Последнее действие подходило к концу. Федора Константиновича незаметно

покинул бог смеха, и он раздумчиво смотрел на блеск башмака. С парома на

холодный брег. Правый жал больше левого. Кончеев полуоткрыв рот, досматривал

альбом. "Занавес", -- воскликнул Буш с легким ударением на последнем слоге.

Васильев объявил перерыв. У большинства был помятый и размаянный вид,

как после ночи в третьем классе. Буш, свернув трагедию в толстую трубку,

стоял в дальнем углу, и ему казалось, что в гуле голосов всг расходятся

круги от только что слышанного; Любовь Марковна предложила ему чаю, и тогда

его могучее лицо вдруг беспомощно подобрело, и он, блаженно облизнувшись,

наклонился к поданному стакану. Федор Константинович с каким-то испугом

смотрел на это издали, а за собой различал:

"Скажите, что это такое?" (гневный голос Чернышевской).

"Ну что-ж, бывает, ну, знаете..." (виновато благодушный Васильев).

"Нет, я вас спрашиваю, что это такое?"

"Да что-ж я, матушка, могу?"

"Но вы же читали раньше, он вам приносил в редакцию? Вы же говорили,

что это серьезная, интересная вещь. Значительная вещь".

"Да, конечно, первое впечатление, пробежал, знаете, -- не учел, как

будет звучать... Попался! Я сам удивляюсь. Да вы пойдите к нему, Александра

Яковлевна, скажите ему что-нибудь".

Федора Константиновича взял повыше локтя адвокат. "Вас-то мне и нужно.

Мне вдруг пришла мысль, что это что-то для вас. Ко мне обратился клиент, ему

требуется перевести на немецкий кое-какие свои бумаги для бракоразводного

процесса, неправда-ли. Там, у его немцев, которые дело ведут, служит одна

русская барышня, но она, кажется, сумеет сделать только часть, надо еше

помощника. Вы бы взялись за это? Дайте-ка, я запишу ваш номер. Гемахт".

"Господа, прошу по местам, -- раздался голос Васильева. -- Сейчас

начнутся прения по поводу заслушанного. Прошу желающих записываться".

Федор Константинович вдруг увидел, что Кончеев, сутулясь и заложив руку

за борт пиджака, извилисто пробирается к выходу. Он последовал за ним, едва

не забыв своего журнала. В передней к ним присоединился старичок Ступишин,

часто переезжавший с квартиры на квартиру, но живший всегда в таком

отдалении от города, что эти важные, сложные для него перемены происходили,

казалось, в эфире, за горизонтом забот. Накинув на шею серо-полосатый

шарфик, он по-русски задержал его подбородком, по-русски же влезая толчками

спины в пальто.

"Порадовал, нечего сказать", -- проговорил он, пока они спускались в

сопровождении горничной.

"Я, признаться, плохо слушал", -- заметил Кончеев.

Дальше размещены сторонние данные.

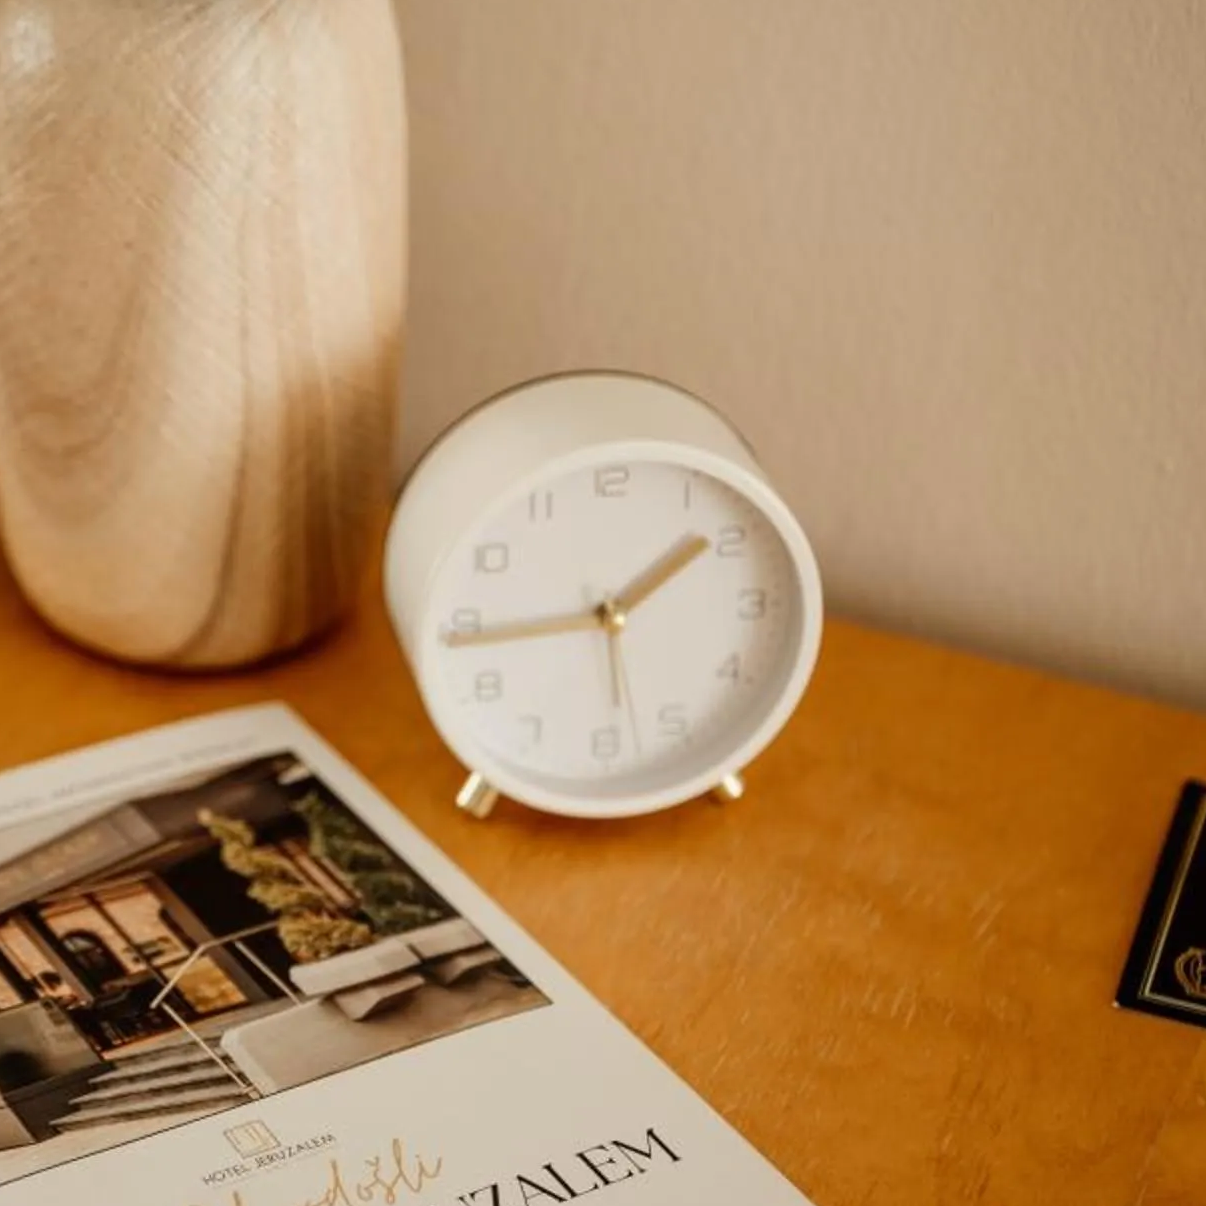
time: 1:43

Ступишин пошел ждать какой-то редкий, почти легендарный номер трамвая,

а Годунов-Чердынцев и Кончеев направились вместе в другую сторону, до угла.

"Какая скверная погода", -- сказал Годунов-Чердынцев.

"Да, совсем холодно", -- согласился Кончеев.

"Паршиво... Вы живете в каких-же краях?"

"А в Шарлоттенбурге".

"Ну, это не особенно близко. Пешком?"

"Пешком, пешком. Кажется, мне тут нужно -- -- "

"Да, вам направо, мне -- напрямик".

Они простились. Фу, какой ветер...

"...Но постойте, постойте, я вас провожу. Вы, поди, полунощник, и не

мне, стать, учить вас черному очарованию каменных прогулок. Так вы не

слушали бедного чтеца?"

"В начале только -- и то в полуха. Однако я вовсе не думаю, что это

было так уж скверно".

"Вы рассматривали персидские миниатюры. Не заметили ли вы там одной --

разительное сходство! -- из коллекции петербургской публичной библиотеки --

ее писал, кажется, Riza Abbasi, лет триста тому назад: на коленях, в борьбе

с драконятами, носатый, усатый... Сталин".

"Да, это, кажется, самый крепкий. Кстати, мне сегодня попалось в

"Газете", -- не знаю уж, чей грех: "На Тебе, <i>Боже</i>, что мне негоже". Я в этом

усматриваю обожествление калик".

"Или память о каиновых жертвоприношениях".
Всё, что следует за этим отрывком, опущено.